Oral History

Leah Hammerstein Silverstein describes working under a false non-Jewish identity in a German hospital in Krakow

Leah grew up in Praga, a suburb of Warsaw, Poland. She was active in the Ha-Shomer ha-Tsa'ir Zionist youth movement. Germany invaded Poland in September 1939. Jews were forced to live in the Warsaw ghetto, which the Germans sealed off in November 1940. In the ghetto, Leah lived with a group of Ha-Shomer ha-Tsa'ir members. In September 1941, she and other members of the youth group escaped from the ghetto to a Ha-Shomer ha-Tsa'ir farm in Zarki, near Czestochowa, Poland. In May 1942, Leah became a courier for the underground, using false Polish papers and traveling between the Krakow ghetto and the nearby Plaszow camp. As conditions worsened, she escaped to Tarnow, but soon decided to return to Krakow. Leah also posed as a non-Jewish Pole in Czestochowa and Warsaw, and was a courier for the Jewish National Committee and the Jewish Fighting Organization (ZOB). She fought with a Jewish unit in the Armia Ludowa (People's Army) during the Warsaw Polish uprising in 1944. Leah was liberated by Soviet forces. After the war she helped people emigrate from Poland, then moved to Israel herself before settling in the United States.

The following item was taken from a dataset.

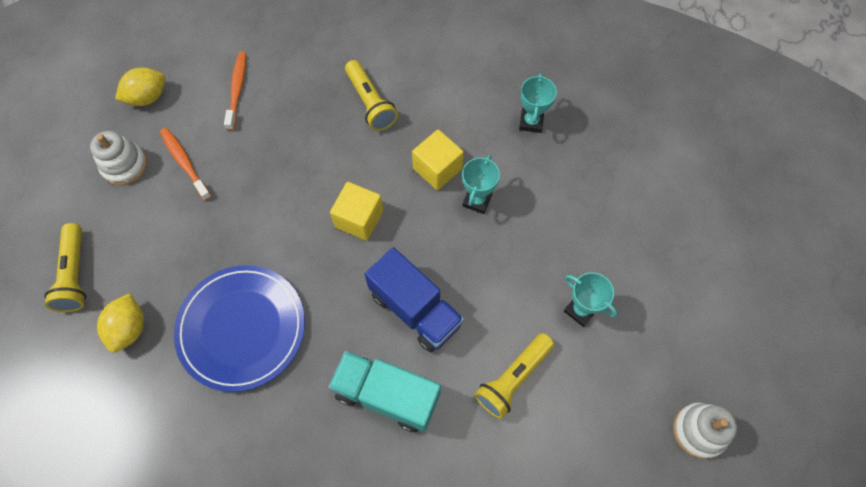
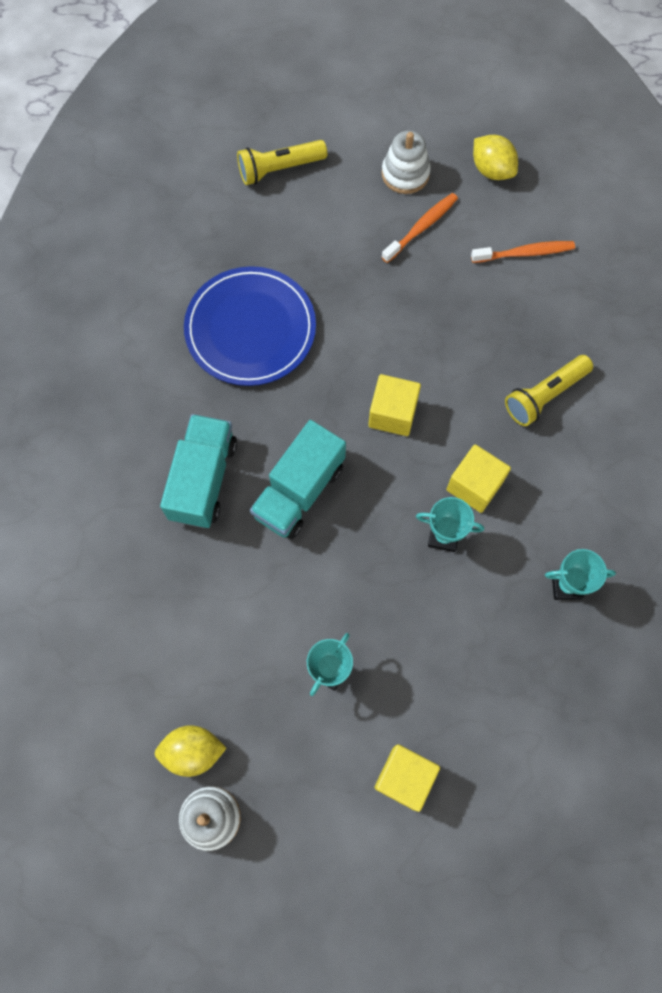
camera: 80 degrees right, 5 degrees up
(129, 328) = (234, 231): yellow lemon -> yellow lemon (193, 751)
(415, 309) = (299, 491): blue truck -> turquoise truck
(513, 379) = (239, 605): yellow flashlight -> none
(672, 267) = (404, 778): none -> yellow cube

At, at another time I was sitting in front of a big basket with vegetables, cleaning it, and the sun rays came on my head and one of the girls said, "Look, her hair is reddish like a Jewess." And everybody laughed, and I laughed most hilariously, you know, but inside, you know, the fear was gnawing on my insides, you know. At another time the kitchen chef grabbed me and put my head on the table. He was preparing the, uh, the sausage for the evening supper. And he put this long knife to my neck and said, "You see, if you were Jewish, I would cut off your head." Big laughter in the room, and I laughed most hilariously, of course. But you know what it does to a psyche of a young girl in her formative years? Can you imagine? With nobody to con...console, cons...console you, with nobody to tell you it's okay, it'll be better, hold on. Total isolation, total loneliness. It's a terrible feeling. You know, you are among people and you are like on an island all alone. There is nobody you can go to ask for help. You can nobody ask for advice. You had to make life-threatening decisions all by yourself in a very short time, and you never knew whether your decision will be beneficial to you or detrimental to your existence. It was like playing Russian roulette with your life. And it was not only one incident. It was this way from the moment I came on the Aryan side.